Today, I'm documenting a book by Frederick James Gould, called The Children's Book of Moral Lessons. Gould was a crusader (I think the word is apt) for moral education for children--in both public and private settings.  He worked with Stanton Coit to found the East London Ethical Society, was known as a "pioneer of secular humanism," and spoke widely as a representative of the Moral Education League.  This particular book is the second in the series, and focuses on "kindness" and "work."  The first, which I have not yet located, focused on "self-control" and "truthfulness."  The search is now on for the first series and any later series.

In the meantime, I took the opportunity to glance through the very lengthy table of contents and noticed a section under "work" called "social service."  I am increasingly disturbed by the attitudes I am seeing among my fellow members of Ethical Culture regarding "Ethical action," concerned that there is too much emphasis on the act of providing social services and not enough emphasis on the ethical roots and purposes of those actions and services.  I hope someday to be able to articulate that concern in some better fashion.  At the moment, I find that Gould has given me a new point of view on social services.

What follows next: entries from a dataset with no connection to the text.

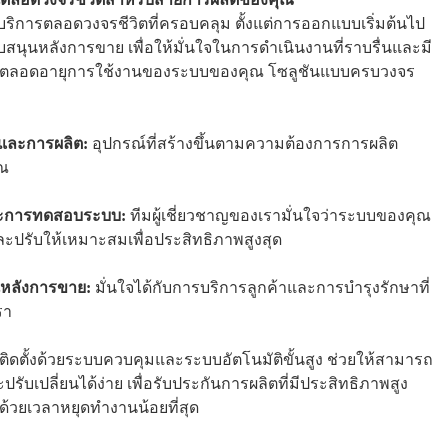
ริการตลอดวงจรชีวิตที่ครอบคลุม ตั้งแต่การออกแบบเริ่มต้นไป
สนุนหลังการขาย เพื่อให้มั่นใจในการดำเนินงานที่ราบรื่นและมี
พตลอดอายุการใช้งานของระบบของคุณ โซลูชันแบบครบวงจร
และการผลิต:
อุปกรณ์ที่สร้างขึ้นตามความต้องการการผลิต
ณ
และการทดสอบระบบ:
ทีมผู้เชี่ยวชาญของเรามั่นใจว่าระบบของคุณ
และปรับให้เหมาะสมเพื่อประสิทธิภาพสูงสุด
นหลังการขาย:
มั่นใจได้กับการบริการลูกค้าและการบำรุงรักษาที่
รา
ิดตั้งด้วยระบบควบคุมและระบบอัตโนมัติขั้นสูง ช่วยให้สามารถ
ับเปลี่ยนได้ง่าย เพื่อรับประกันการผลิตที่มีประสิทธิภาพสูง
องด้วยเวลาหยุดทำงานน้อยที่สุด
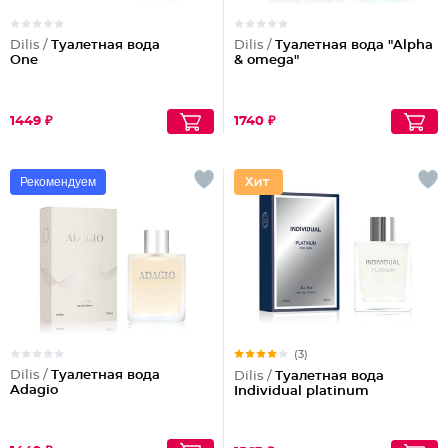
Dilis /
Туалетная вода
Dilis /
Туалетная вода "Alpha
One
& omega"
1449 ₽
1740 ₽
Рекомендуем
(3)
Dilis /
Туалетная вода
Dilis /
Туалетная вода
Adagio
Individual platinum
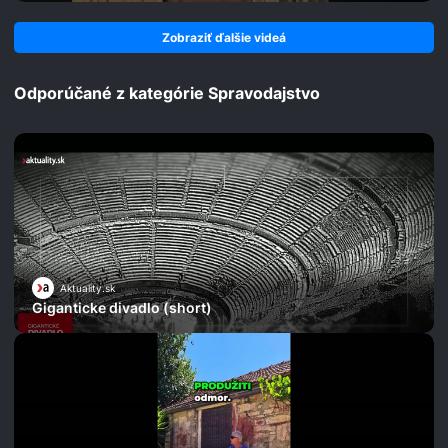
Zobraziť ďalšie videá
Odporúčané z kategórie Spravodajstvo
Aktuality.sk
Giganticke divadlo (short)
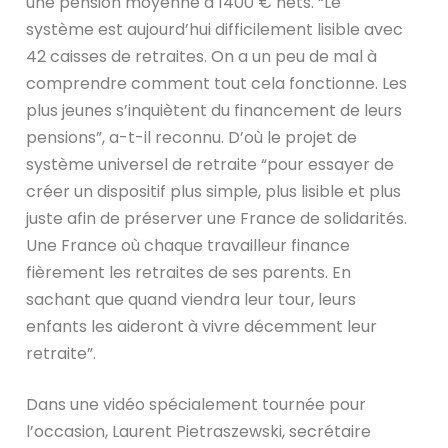
une pension moyenne à 1400 € nets. “Le
système est aujourd’hui difficilement lisible avec
42 caisses de retraites. On a un peu de mal à
comprendre comment tout cela fonctionne. Les
plus jeunes s’inquiètent du financement de leurs
pensions”, a-t-il reconnu. D’où le projet de
système universel de retraite “pour essayer de
créer un dispositif plus simple, plus lisible et plus
juste afin de préserver une France de solidarités.
Une France où chaque travailleur finance
fièrement les retraites de ses parents. En
sachant que quand viendra leur tour, leurs
enfants les aideront à vivre décemment leur
retraite”.
Dans une vidéo spécialement tournée pour
l’occasion, Laurent Pietraszewski, secrétaire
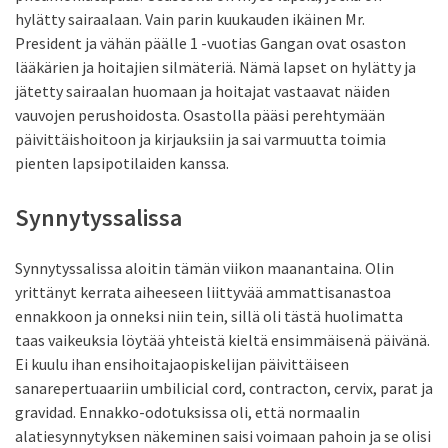
hylätty sairaalaan. Vain parin kuukauden ikäinen Mr.
President ja vähän päälle 1 -vuotias Gangan ovat osaston
lääkärien ja hoitajien silmäteriä. Nämä lapset on hylätty ja
jätetty sairaalan huomaan ja hoitajat vastaavat näiden
vauvojen perushoidosta. Osastolla pääsi perehtymään
päivittäishoitoon ja kirjauksiin ja sai varmuutta toimia
pienten lapsipotilaiden kanssa.
Synnytyssalissa
Synnytyssalissa aloitin tämän viikon maanantaina. Olin
yrittänyt kerrata aiheeseen liittyvää ammattisanastoa
ennakkoon ja onneksi niin tein, sillä oli tästä huolimatta
taas vaikeuksia löytää yhteistä kieltä ensimmäisenä päivänä.
Ei kuulu ihan ensihoitajaopiskelijan päivittäiseen
sanarepertuaariin umbilicial cord, contracton, cervix, parat ja
gravidad. Ennakko-odotuksissa oli, että normaalin
alatiesynnytyksen näkeminen saisi voimaan pahoin ja se olisi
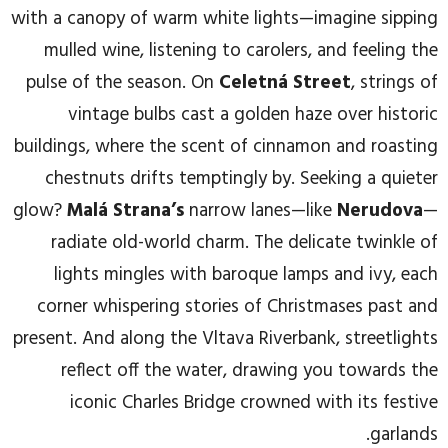
with a canopy of warm white lights—imagine sipping
mulled wine, listening to carolers, and feeling the
pulse of the season. On
Celetná Street
, strings of
vintage bulbs cast a golden haze over historic
buildings, where the scent of cinnamon and roasting
chestnuts drifts temptingly by. Seeking a quieter
glow?
Malá Strana’s
narrow lanes—like
Nerudova
—
radiate old-world charm. The delicate twinkle of
lights mingles with baroque lamps and ivy, each
corner whispering stories of Christmases past and
present. And along the Vltava Riverbank, streetlights
reflect off the water, drawing you towards the
iconic Charles Bridge crowned with its festive
garlands.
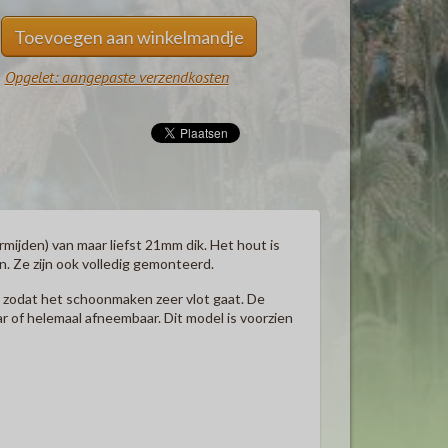
Toevoegen aan winkelmandje
Opgelet: aangepaste verzendkosten
rmijden) van maar liefst 21mm dik.
Het hout is
 Ze zijn ook volledig gemonteerd.
n zodat het schoonmaken zeer vlot gaat. De
r of helemaal afneembaar. Dit model is v
oorzien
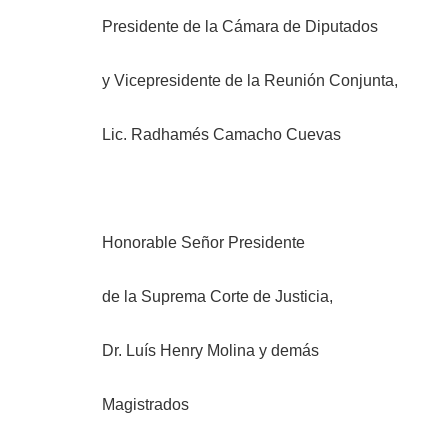
Presidente de la Cámara de Diputados
y Vicepresidente de la Reunión Conjunta,
Lic. Radhamés Camacho Cuevas
Honorable Señor Presidente
de la Suprema Corte de Justicia,
Dr. Luís Henry Molina y demás
Magistrados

In Chapter 41, Gould begins with a discussion of Michelangelo's statue of David.  He has a charming way of keeping his narrative at a child's level (I'm thinking elementary school level), defining his terms, making sure that, when he talks about the Italian setting for his story, he is providing parallels for understanding by the English schoolchild.  His story talks about Michelangelo's carving of the statue as a social service--service to his community--because he used an abandoned piece of marble, seeing in it the future David.  The marble had been laying about near the cathedral for "more than a hundred years" (p. 193), and Michelangelo's service replaced an eyesore with a work of art.  Gould's story continues with more "social service" by those who talked about what to do with the statue (where to put it), those who struggled for four days to move the statue with ropes and rollers, and even those who criticized the statue.  In all cases, individuals--sometimes working together, sometimes independently--provided a service to their community through their skills, their energy, their ideas.  That service he called "social service."

Later Ethical leaders referred to "public spirit" for some of the same "services."  They referred to the duty to vote, the importance of speaking out in councils (both public and private), the value of stepping up to serve on those same councils.  

I have talked in the past about four modes of Ethical action:  Living, Giving, Serving, and Teaching/Educating/Testifying.  (I am still working on that fourth label.)  In my thinking, some of these same modes of action fit into the notion of "social service" that Gould advocates and also with the idea of "public spirit."  As we make ethics central in our lives, how we live can (and should) be an Ethical action.  What we give (including time, talents, and money) can also be an Ethical action when it is given in the spirit of social service--and not merely as charity, which makes us the giver of bounty rather than a servant of the community.  Serving is easiest for us to see as both Ethical action and social service, but, interestingly, Gould turns the notion on its head when he tells the story of the cathedral bell-ringer in Switzerland.  Simple actions that serve the community, he points out, should be respected just as the grand deed of an artistic genius such as Michelangelo should be respected.  In that, the respect we give to others is an Ethical action.  The final mode--teaching, etc.--is simply how we use our voice to show others the ethics of the situation, whether it is to speak up and point out wrong, plan a better path forward, or to clarify the benefits to community and self in a particular course of action or event.  Speaking up to assert, challenge, praise, identify--all of the ways in which we can express our Ethical values in the presence of others--becomes, in that way, an Ethical action--and a social service.